In fact, he found one. Dede was an important voice in the Dodgers pursuit of future Hall of Famer Sandy Koufax. The Baseball Hall of Fame scouting page credits him with signing Sandy. I'll go into this a little later.
How Artie Dede became a Dodger is the stuff of legends. He was one of those Moonlight Graham kind of players -- having recorded just a single at-bat in his Major League career. In fact, Frank Graham Sr. (a sportswriter for the New York Sun) wrote in his 1981 book titled, "A Farewell to Heroes," that:
Dede was one of the sweetest men alive, everyone's idea of a gentle, twinkle-eyed, wisecracking grandfather. None of us minded that his jokes were pure cornball; it was the manner and not the substance of his patter that brought out the laughs. He had been a catcher for the Bushwicks and other semiprofessional teams of the World War I era and, responding to some long-forgotten emergency at Ebbets Field, had played in a single game for the Dodgers in 1916.As I understand it, Dede was never really on the Dodgers playing roster. Instead, he was a well regarded semipro catcher from Brooklyn who, based on his reputation as a knowledgeable player, got a gig as a 20-year old bullpen catcher for both the NY Giants and Brooklyn Dodgers. His work with those clubs gave him the opportunity to catch Major League pitchers, such as; Christy Mathewson, Rube Marquard, Al Demaree, Sherrod Smith, Jack Coombs and Nap Rucker. He was also known to have traveled with the teams on occasion; having bunked with Jim Thorpe.
Fortunately, the circumstances surrounding his lone Major League at-bat has not been lost to time; as Frank Graham had mused above. Through the wonder of the internet we find a July 17, 1947 Brooklyn Daily Eagle story about it from Jimmy Murphy.
In 1916, during the second to last game of the season, Dede had his chance to enter the record books. The Dodger catchers (Chief Myers, Otto Miller and Mack Wheat) had banged up fingers, so the team decided to give them a spell. They brought in Artie Dede as an emergency catcher out of the bullpen. The Dodgers were on their way to winning their very first pennant of the century, and they likely decided it was best to rest their backstops before their World Series matches against the Boston Red Sox.
Artie Dede faced Giants pitcher Slim Sallee, and also got onto the field for an inning. Other than recording an out, I do not know what was the outcome of his at-bat.

● ● ● ● ●

## BRIEF 1
Edit the Artie Dede passage so that "emergency catcher" becomes "backup catcher", and give it starting with "Fortunately, the circumstances" and going on through "Boston Red Sox.".
The Artie Dede passage and the rows after it are unrelated material.

Dataset items:
● ● ● ● ●

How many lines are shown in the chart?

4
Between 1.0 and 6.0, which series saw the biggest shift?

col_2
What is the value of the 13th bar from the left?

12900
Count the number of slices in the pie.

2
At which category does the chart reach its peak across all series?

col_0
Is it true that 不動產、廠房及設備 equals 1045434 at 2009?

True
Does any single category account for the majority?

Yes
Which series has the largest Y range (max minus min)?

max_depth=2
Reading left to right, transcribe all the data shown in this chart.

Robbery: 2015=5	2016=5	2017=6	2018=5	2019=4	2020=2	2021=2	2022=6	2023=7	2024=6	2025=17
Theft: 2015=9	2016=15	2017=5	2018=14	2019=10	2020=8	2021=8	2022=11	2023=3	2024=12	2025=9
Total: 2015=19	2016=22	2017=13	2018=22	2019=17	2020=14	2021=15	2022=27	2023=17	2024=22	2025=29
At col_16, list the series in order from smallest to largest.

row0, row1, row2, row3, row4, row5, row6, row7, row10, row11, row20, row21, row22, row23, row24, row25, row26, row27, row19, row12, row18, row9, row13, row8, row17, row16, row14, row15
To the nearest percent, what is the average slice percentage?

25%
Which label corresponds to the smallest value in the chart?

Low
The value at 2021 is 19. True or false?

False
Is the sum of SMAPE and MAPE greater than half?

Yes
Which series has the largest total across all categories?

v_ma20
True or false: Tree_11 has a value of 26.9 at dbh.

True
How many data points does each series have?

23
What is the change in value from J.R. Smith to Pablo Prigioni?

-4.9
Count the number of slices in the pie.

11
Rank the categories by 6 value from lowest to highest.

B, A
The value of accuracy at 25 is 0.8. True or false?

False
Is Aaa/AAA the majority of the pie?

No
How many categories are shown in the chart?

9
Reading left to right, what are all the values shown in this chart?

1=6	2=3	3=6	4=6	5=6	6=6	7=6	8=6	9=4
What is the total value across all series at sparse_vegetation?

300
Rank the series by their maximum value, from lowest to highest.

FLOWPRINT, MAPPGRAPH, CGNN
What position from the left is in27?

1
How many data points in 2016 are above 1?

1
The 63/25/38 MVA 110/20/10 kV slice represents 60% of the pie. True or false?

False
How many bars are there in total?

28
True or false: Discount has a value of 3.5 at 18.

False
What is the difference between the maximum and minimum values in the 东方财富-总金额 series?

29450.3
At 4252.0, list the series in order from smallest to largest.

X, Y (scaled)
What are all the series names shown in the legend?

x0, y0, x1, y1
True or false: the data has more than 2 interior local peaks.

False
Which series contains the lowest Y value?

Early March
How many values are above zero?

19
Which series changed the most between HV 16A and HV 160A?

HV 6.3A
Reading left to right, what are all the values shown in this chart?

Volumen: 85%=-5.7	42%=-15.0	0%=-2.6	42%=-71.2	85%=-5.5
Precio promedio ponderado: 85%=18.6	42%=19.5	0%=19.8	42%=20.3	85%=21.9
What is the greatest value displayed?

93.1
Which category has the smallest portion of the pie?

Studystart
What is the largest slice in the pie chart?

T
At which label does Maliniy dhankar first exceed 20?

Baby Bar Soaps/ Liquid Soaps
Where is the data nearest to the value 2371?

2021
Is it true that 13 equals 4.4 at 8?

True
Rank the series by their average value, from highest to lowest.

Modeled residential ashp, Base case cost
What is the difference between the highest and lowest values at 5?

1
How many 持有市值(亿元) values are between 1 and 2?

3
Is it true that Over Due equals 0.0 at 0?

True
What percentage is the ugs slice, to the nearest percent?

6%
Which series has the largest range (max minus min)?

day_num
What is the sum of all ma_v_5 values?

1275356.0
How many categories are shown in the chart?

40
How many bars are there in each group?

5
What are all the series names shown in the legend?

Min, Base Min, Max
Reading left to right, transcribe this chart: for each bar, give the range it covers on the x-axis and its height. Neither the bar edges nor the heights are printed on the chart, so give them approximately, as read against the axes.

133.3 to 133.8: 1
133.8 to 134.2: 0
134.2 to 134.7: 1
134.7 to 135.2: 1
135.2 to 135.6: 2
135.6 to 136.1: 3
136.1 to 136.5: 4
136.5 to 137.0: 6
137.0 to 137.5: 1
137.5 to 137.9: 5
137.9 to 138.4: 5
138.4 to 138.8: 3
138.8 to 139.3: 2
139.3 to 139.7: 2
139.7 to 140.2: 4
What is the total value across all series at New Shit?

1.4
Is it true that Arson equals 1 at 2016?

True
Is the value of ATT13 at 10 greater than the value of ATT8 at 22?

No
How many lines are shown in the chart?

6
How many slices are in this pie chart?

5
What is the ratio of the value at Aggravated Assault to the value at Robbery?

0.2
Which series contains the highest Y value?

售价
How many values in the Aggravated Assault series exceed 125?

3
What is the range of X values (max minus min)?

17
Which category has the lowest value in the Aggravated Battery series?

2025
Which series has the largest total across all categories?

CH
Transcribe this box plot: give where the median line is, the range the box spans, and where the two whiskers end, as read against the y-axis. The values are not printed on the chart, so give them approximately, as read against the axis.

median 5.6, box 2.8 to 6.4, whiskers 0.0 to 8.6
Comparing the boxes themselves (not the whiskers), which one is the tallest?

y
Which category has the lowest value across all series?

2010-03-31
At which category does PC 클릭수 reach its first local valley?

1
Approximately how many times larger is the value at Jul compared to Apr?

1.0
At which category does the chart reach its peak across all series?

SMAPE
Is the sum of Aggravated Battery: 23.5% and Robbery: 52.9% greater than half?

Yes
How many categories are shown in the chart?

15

● ● ● ● ●

## BRIEF 2
Copy the dataset rows word for word, from the first row through the row containing "Reading left to right, transcribe all".

## TASK RESPONSE 1
Fortunately, the circumstances surrounding his lone Major League at-bat has not been lost to time; as Frank Graham had mused above. Through the wonder of the internet we find a July 17, 1947 Brooklyn Daily Eagle story about it from Jimmy Murphy.
In 1916, during the second to last game of the season, Dede had his chance to enter the record books. The Dodger catchers (Chief Myers, Otto Miller and Mack Wheat) had banged up fingers, so the team decided to give them a spell. They brought in Artie Dede as an backup catcher out of the bullpen. The Dodgers were on their way to winning their very first pennant of the century, and they likely decided it was best to rest their backstops before their World Series matches against the Boston Red Sox.

## TASK RESPONSE 2
How many lines are shown in the chart?

4
Between 1.0 and 6.0, which series saw the biggest shift?

col_2
What is the value of the 13th bar from the left?

12900
Count the number of slices in the pie.

2
At which category does the chart reach its peak across all series?

col_0
Is it true that 不動產、廠房及設備 equals 1045434 at 2009?

True
Does any single category account for the majority?

Yes
Which series has the largest Y range (max minus min)?

max_depth=2
Reading left to right, transcribe all the data shown in this chart.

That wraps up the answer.